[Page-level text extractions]
•••••

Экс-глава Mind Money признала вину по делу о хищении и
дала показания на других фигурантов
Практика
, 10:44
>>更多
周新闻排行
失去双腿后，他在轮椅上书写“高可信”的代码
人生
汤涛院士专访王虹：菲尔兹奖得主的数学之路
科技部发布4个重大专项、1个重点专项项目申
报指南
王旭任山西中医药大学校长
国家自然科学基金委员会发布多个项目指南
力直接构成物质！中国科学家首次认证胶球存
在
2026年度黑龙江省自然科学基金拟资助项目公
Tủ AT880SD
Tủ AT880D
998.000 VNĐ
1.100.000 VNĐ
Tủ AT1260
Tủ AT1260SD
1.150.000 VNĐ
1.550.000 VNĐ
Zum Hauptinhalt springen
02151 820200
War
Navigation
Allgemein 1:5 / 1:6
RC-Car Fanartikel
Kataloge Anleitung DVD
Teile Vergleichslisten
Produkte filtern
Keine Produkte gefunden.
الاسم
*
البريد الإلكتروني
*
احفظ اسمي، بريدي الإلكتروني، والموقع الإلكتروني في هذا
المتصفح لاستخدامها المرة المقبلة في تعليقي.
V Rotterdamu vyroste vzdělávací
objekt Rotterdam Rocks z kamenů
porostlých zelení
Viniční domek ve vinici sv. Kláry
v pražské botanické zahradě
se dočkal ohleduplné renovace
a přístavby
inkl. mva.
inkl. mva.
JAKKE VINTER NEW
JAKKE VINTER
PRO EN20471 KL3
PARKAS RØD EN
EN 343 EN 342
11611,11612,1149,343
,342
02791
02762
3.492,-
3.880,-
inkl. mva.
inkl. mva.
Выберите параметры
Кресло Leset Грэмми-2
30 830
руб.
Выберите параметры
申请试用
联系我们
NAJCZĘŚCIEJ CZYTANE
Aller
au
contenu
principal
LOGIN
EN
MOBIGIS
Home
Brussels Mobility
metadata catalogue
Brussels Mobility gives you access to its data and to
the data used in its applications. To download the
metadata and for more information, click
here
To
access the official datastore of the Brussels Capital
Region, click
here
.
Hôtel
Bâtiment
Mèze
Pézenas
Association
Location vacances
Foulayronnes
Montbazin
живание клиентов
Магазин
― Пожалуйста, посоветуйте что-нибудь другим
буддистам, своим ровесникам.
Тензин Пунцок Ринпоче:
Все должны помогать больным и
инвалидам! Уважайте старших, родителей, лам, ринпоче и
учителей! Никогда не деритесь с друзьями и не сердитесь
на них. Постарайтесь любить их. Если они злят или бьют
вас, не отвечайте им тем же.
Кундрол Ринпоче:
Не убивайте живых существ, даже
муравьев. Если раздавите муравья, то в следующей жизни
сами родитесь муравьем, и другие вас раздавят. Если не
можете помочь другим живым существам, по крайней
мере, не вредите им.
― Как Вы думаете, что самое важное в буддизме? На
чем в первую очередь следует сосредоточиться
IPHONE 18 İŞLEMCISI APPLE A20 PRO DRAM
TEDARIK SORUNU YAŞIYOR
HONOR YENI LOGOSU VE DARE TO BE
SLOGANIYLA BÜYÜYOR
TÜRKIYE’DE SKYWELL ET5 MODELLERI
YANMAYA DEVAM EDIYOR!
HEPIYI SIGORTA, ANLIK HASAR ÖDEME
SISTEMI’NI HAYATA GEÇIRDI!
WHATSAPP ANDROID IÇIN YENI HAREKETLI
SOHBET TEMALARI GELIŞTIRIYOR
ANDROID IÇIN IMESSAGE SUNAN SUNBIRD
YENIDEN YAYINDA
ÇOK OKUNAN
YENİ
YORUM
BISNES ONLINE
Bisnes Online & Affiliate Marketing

•••••

▶ [Exercise prompt] Return exactly the line that contains "посоветуйте что-нибудь другим" and every line after it, through the last line of the records.

▶ [Written response]
― Пожалуйста, посоветуйте что-нибудь другим
буддистам, своим ровесникам.
Тензин Пунцок Ринпоче:
Все должны помогать больным и
инвалидам! Уважайте старших, родителей, лам, ринпоче и
учителей! Никогда не деритесь с друзьями и не сердитесь
на них. Постарайтесь любить их. Если они злят или бьют
вас, не отвечайте им тем же.
Кундрол Ринпоче:
Не убивайте живых существ, даже
муравьев. Если раздавите муравья, то в следующей жизни
сами родитесь муравьем, и другие вас раздавят. Если не
можете помочь другим живым существам, по крайней
мере, не вредите им.
― Как Вы думаете, что самое важное в буддизме? На
чем в первую очередь следует сосредоточиться
IPHONE 18 İŞLEMCISI APPLE A20 PRO DRAM
TEDARIK SORUNU YAŞIYOR
HONOR YENI LOGOSU VE DARE TO BE
SLOGANIYLA BÜYÜYOR
TÜRKIYE’DE SKYWELL ET5 MODELLERI
YANMAYA DEVAM EDIYOR!
HEPIYI SIGORTA, ANLIK HASAR ÖDEME
SISTEMI’NI HAYATA GEÇIRDI!
WHATSAPP ANDROID IÇIN YENI HAREKETLI
SOHBET TEMALARI GELIŞTIRIYOR
ANDROID IÇIN IMESSAGE SUNAN SUNBIRD
YENIDEN YAYINDA
ÇOK OKUNAN
YENİ
YORUM
BISNES ONLINE
Bisnes Online & Affiliate Marketing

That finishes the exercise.